The distribution is also the pick of the US-listed Japan ETFs, with last year’s $0.66/share payout equating to an overall yield of >2% (vs <1% for EWJ). With the fund’s H1 2023 distribution pacing in line with last year’s levels, helped by a TSE-led push for higher capital returns for its constituents, expect more of the same from the year-end distribution. Hence, investors looking for stable income and don’t mind taking on the FX-related swings associated with unhedged exposure to Japanese equities will find a lot to appreciate here.
A Unique Play on Japanese Corporate Reforms
Investors in Japan are set to walk away with great returns this year. Next year might be a different story, however. On the one hand, there is a multi-year TSE reform tailwind that could well reshape Japan’s previously shareholder-unfriendly corporate governance for good. In the near term, for instance, unwinding excess cash positions via buybacks or dividends will unlock quite a bit of shareholder value.

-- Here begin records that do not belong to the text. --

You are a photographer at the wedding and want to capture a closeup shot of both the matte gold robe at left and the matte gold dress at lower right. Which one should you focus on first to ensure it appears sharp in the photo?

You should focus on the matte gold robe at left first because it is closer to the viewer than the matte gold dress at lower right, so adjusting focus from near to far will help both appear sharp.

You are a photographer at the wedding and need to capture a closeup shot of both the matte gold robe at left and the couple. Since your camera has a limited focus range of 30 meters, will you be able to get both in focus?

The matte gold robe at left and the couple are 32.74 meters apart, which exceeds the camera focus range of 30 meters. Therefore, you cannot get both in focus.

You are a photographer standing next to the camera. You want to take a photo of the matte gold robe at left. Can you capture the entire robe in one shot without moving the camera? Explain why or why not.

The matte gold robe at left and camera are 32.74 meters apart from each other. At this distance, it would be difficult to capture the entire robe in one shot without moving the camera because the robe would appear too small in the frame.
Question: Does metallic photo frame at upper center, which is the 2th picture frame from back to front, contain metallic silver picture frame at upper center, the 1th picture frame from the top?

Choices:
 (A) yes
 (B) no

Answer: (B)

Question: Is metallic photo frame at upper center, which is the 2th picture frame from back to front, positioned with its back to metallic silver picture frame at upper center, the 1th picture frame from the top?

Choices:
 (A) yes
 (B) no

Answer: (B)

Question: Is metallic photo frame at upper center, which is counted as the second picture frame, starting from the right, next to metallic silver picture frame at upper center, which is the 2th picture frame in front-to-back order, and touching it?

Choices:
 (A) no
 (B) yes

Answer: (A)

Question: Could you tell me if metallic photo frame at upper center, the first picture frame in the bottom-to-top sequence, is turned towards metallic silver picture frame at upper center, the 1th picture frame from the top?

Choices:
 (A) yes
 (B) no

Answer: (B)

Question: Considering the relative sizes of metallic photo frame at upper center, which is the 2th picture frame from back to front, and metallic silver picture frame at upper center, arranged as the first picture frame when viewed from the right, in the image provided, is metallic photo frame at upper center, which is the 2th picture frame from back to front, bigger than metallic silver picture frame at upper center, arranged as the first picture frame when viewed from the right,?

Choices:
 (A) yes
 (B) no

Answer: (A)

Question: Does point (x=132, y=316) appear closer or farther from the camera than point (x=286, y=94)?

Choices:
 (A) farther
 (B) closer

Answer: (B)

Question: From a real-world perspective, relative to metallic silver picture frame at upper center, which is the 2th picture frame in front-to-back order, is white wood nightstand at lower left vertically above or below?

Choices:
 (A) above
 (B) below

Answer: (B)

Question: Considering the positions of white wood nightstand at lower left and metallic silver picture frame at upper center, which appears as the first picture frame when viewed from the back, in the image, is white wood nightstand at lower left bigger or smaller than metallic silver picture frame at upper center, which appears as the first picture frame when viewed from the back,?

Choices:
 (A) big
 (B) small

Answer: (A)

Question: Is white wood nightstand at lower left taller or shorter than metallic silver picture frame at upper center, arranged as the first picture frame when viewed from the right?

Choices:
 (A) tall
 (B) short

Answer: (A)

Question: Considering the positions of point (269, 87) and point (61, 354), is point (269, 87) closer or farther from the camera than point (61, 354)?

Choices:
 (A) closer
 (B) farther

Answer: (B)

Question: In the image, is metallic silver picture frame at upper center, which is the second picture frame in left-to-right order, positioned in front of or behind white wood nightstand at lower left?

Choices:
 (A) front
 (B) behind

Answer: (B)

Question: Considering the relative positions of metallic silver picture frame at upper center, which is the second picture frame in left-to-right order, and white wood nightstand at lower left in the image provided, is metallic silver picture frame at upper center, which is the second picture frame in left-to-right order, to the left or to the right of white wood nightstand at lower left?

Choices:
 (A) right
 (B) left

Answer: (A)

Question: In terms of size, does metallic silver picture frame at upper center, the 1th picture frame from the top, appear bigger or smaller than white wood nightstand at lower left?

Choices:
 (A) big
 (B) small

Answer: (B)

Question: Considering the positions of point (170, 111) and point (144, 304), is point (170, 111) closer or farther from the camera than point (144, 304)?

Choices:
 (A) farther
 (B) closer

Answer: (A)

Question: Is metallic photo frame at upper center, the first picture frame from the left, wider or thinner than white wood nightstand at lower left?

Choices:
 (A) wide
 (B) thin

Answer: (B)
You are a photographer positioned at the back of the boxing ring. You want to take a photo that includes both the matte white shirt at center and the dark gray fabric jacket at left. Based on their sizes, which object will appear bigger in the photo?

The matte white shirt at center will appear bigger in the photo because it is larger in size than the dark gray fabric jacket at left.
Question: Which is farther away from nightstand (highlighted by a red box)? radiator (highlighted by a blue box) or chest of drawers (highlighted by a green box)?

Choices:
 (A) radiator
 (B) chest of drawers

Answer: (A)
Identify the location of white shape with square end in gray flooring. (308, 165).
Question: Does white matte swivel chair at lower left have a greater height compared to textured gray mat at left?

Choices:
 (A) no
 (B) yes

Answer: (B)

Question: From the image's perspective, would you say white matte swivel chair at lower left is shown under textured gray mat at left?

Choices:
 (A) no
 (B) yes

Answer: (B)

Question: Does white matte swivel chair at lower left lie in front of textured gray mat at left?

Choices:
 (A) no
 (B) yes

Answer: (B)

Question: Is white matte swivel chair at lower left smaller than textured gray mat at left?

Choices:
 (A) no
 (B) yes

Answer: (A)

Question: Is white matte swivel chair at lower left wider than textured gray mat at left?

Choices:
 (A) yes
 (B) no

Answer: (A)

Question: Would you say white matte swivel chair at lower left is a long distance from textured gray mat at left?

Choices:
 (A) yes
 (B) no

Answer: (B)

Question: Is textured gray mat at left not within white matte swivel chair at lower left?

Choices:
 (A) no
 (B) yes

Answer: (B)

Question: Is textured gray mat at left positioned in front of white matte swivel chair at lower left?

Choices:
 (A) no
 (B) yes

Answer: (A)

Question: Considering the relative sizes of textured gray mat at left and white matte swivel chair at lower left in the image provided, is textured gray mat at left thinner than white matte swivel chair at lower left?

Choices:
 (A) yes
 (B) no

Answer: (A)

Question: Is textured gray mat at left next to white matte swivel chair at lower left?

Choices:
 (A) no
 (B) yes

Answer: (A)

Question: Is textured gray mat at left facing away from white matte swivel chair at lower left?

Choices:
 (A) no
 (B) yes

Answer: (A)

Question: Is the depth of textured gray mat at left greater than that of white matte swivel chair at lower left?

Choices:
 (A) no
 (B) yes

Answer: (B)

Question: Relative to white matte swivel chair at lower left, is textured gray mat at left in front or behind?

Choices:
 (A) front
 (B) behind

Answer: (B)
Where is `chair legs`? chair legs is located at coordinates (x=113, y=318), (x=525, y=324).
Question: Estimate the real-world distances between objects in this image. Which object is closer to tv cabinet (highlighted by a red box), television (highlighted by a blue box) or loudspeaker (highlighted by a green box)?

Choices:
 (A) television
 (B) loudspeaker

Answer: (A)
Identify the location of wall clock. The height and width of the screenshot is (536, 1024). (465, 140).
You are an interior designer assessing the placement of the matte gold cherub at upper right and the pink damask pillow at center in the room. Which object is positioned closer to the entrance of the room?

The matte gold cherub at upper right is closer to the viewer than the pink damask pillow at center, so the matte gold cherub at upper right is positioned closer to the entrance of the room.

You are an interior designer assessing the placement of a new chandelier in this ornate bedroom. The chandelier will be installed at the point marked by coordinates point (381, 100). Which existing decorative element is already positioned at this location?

Yet, the widespread re-rating of Japanese large-caps this year, including in the value-focused EWJV portfolio, indicates these positives may already have been priced in. In fact, EWJV is now priced at a slight premium to book, limiting its leverage to a TSE-led reform theme focused on closing book value discounts. In contrast, underlying earnings growth isn’t running as quickly (high-single-digits % next year per consensus estimates), leaving room for a de-rating should future quarterly results disappoint and as monetary policy normalizes next year.